*Passage to read*
The Report (styled as The Torture Report) is a 2019 American historical / political drama film written and directed by Scott Z. Burns that stars Adam Driver, Annette Bening, Ted Levine, Michael C. Hall, Tim Blake Nelson, Corey Stoll, Maura Tierney, and Jon Hamm. The plot follows staffer Daniel Jones and the Senate Intelligence Committee as they investigate the Central Intelligence Agency's use of torture following the September 11th attacks. It covers more than a decade's worth of real-life political intrigue, exploring and compacting Jones's 6,700-page report. It is partly based on the article "Rorschach and Awe" by American journalist Katherine Eban; that publication was originally distributed by the magazine Vanity Fair in July 2007.

The Report had its world premiere at the Sundance Film Festival on January 26, 2019, and was theatrically released in the United States on November 15, 2019, by Amazon Studios, before streaming on Amazon Prime beginning November 29, 2019.

The movie has received generally positive critical reviews. For example, Variety published a piece by Owen Gleiberman labeling it "at once gripping and eye-opening" in a manner that forces viewers to feel "chastened", the writer comparing the film to All the President's Men.

Plot

Daniel J. Jones, a Senate staffer, is selected by Senator Dianne Feinstein to lead an investigation into the 2005 destruction of CIA interrogation videotapes. Jones' small team of six begins work in early 2009 reviewing 6 million pages of CIA materials in a SCIF.

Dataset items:
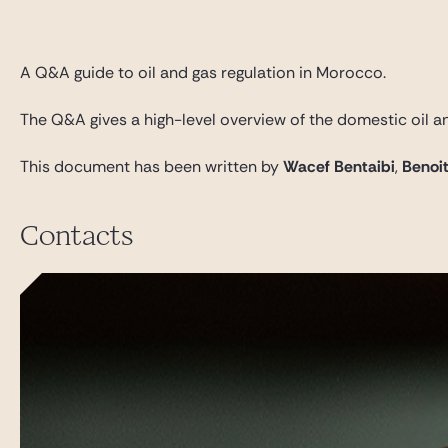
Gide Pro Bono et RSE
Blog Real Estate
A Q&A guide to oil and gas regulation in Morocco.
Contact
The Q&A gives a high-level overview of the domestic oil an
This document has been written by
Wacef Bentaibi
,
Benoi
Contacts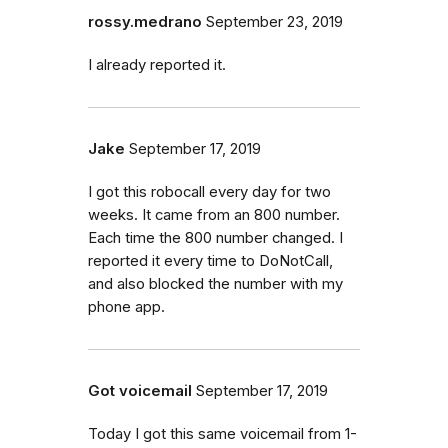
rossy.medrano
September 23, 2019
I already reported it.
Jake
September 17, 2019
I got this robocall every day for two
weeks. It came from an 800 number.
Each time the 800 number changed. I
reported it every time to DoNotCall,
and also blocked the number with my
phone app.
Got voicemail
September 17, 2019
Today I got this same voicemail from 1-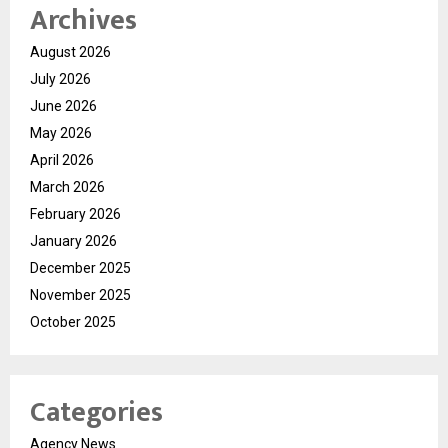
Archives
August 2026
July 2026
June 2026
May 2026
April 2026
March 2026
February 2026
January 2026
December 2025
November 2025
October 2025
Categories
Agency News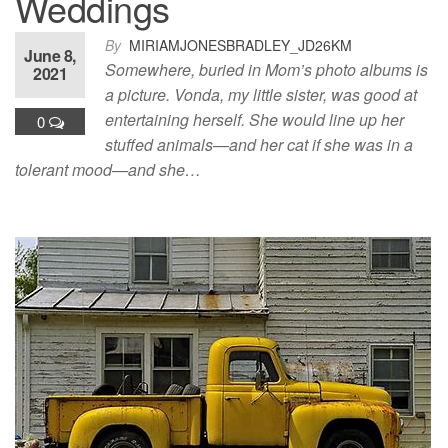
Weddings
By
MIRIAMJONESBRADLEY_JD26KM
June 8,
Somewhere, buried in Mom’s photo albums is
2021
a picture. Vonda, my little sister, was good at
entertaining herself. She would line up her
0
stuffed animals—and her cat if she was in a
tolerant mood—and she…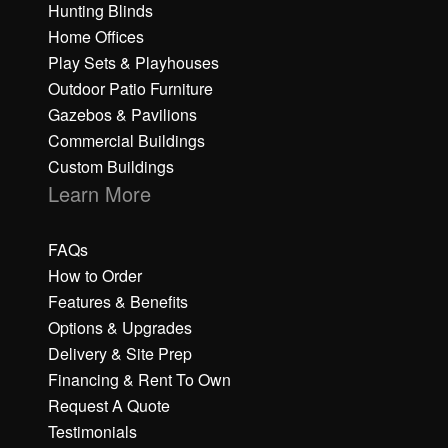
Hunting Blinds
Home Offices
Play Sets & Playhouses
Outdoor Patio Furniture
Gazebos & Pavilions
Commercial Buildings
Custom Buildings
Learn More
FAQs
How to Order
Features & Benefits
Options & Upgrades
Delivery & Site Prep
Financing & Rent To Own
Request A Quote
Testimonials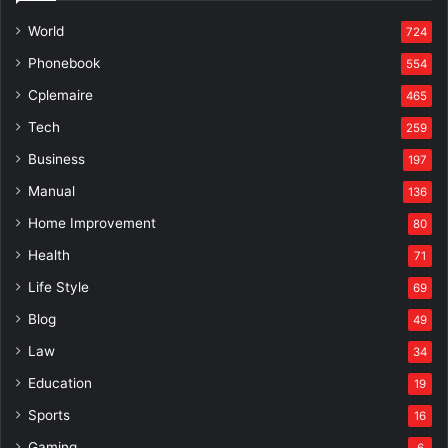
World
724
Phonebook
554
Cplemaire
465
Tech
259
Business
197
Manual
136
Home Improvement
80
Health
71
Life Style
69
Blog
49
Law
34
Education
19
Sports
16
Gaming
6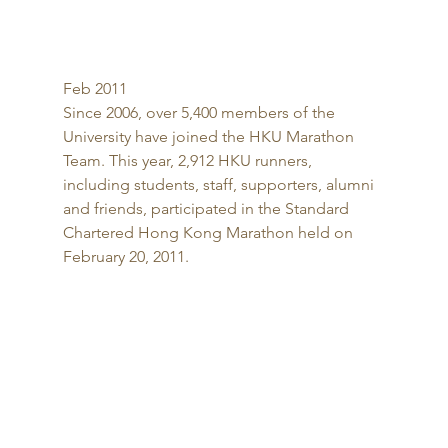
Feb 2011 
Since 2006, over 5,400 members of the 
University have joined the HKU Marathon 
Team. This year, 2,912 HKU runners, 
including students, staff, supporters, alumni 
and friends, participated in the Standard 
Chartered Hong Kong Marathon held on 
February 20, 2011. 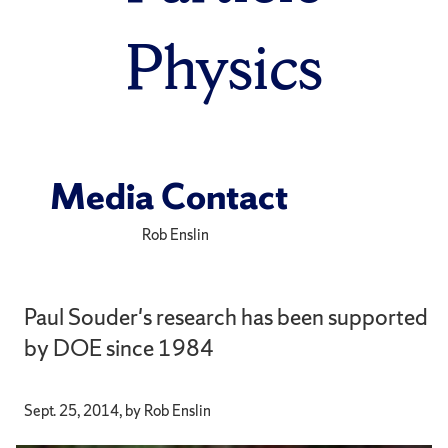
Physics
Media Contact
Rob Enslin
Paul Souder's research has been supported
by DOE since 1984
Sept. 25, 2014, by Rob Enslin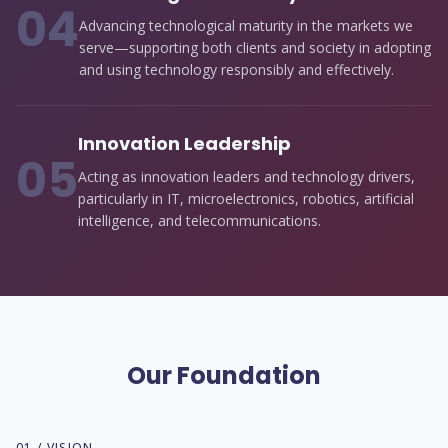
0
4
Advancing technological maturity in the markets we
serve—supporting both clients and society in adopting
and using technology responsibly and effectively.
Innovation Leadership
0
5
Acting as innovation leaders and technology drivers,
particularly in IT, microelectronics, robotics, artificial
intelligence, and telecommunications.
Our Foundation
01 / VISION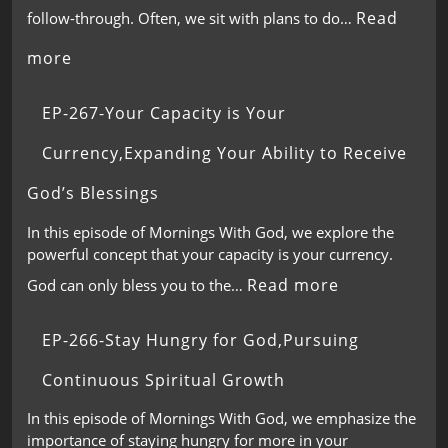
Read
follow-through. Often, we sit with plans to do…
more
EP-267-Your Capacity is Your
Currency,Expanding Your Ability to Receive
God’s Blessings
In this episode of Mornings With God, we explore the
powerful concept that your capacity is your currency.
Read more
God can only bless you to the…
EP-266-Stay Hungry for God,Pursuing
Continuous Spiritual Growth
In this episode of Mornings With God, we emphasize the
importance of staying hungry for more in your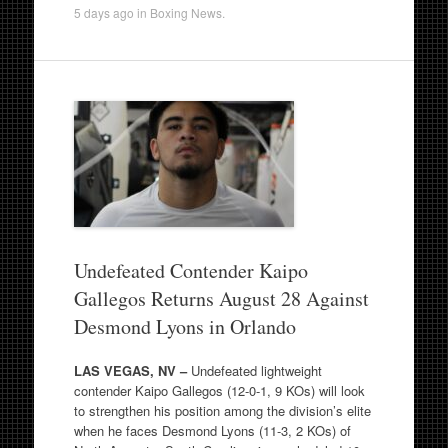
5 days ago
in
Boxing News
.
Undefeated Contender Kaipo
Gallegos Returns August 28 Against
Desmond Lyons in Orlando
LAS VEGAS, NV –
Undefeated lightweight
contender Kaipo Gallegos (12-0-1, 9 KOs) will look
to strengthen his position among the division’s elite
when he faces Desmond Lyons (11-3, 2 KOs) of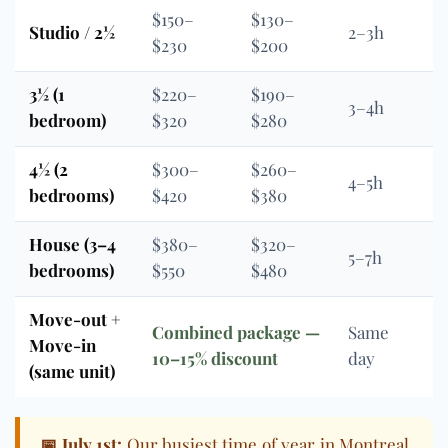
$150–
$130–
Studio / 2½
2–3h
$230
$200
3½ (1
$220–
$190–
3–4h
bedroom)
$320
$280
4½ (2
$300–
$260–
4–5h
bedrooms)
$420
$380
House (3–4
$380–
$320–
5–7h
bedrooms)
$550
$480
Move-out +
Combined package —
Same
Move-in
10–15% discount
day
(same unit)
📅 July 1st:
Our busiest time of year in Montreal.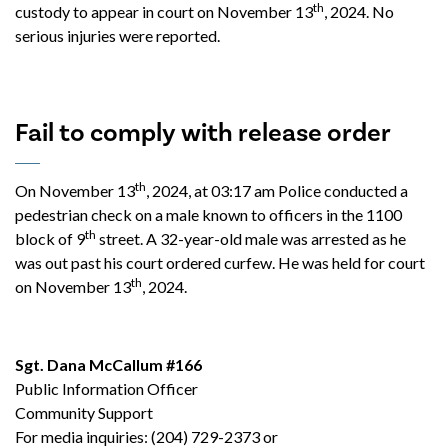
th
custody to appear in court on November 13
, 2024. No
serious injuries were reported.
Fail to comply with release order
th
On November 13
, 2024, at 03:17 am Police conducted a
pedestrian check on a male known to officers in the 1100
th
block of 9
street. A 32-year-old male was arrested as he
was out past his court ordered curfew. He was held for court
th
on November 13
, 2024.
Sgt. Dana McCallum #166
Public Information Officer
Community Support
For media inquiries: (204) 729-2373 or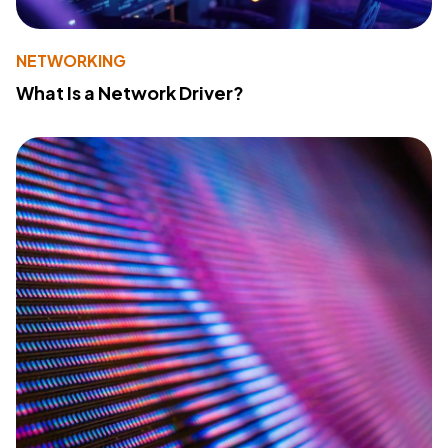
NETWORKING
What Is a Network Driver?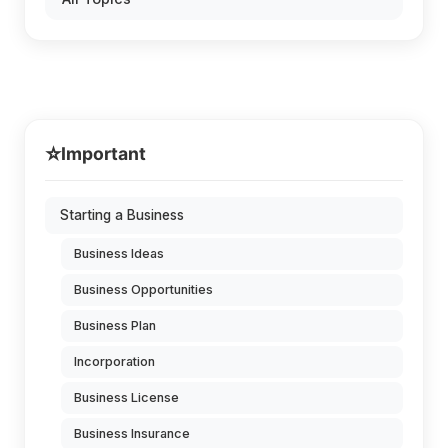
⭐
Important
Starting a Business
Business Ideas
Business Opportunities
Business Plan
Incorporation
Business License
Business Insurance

*Actions to take*
(a) Mark each of these statements yes or no according to the passage on the film The Report, and quote the words from the passage that decide each one. (i) Scott Z. Burns both wrote and directed the film. (ii) The film had its world premiere at the Sundance Film Festival in November 2019. (iii) Jones's team started its work in early 2009.
(b) Return the part of the passage on the film The Report that begins at the words "The Report had" and stops after the words "November 29, 2019.".
(c) Write the next part of the passage on the film The Report, starting right after its final sentence.

*Answers to the tasks*
(a)
(i) Yes: "written and directed by Scott Z. Burns"
(ii) No: "world premiere at the Sundance Film Festival on January 26, 2019"
(iii) Yes: "begins work in early 2009"

(b)
The Report had its world premiere at the Sundance Film Festival on January 26, 2019, and was theatrically released in the United States on November 15, 2019, by Amazon Studios, before streaming on Amazon Prime beginning November 29, 2019.

(c)
The narrative shifts back to the September 11 attacks of 2001, introducing George Tenet, Bernadette, and Gretchen at the Counterterrorist Center (CTC), anxiously watching live videos of the attacks. At CIA headquarters a few days later, Tenet reports on his meeting at Camp David with President George W. Bush and CTC director Cofer Black. John Rizzo, the CIA's legal counsel, reports that the President had given the CIA powers to "capture and detain suspected terrorists." The next year, intelligence psychologists Bruce Jessen and James Elmer Mitchell are contracted to instruct the CIA in enhanced interrogation techniques (EITs).

Jones meets with FBI agent Ali Soufan and learns more about the CIA's interrogation program, particularly regarding Abu Zubaydah. The interrogation of Abu Zubaydah is shown, contrasting the FBI's approach with the CIA's enhanced interrogation techniques. Bernadette is present as a witness. Soufan says they kept Zubaydah alive and gathered crucial intelligence in the days before the CIA took over the interrogations. The CIA disagreed on techniques and results.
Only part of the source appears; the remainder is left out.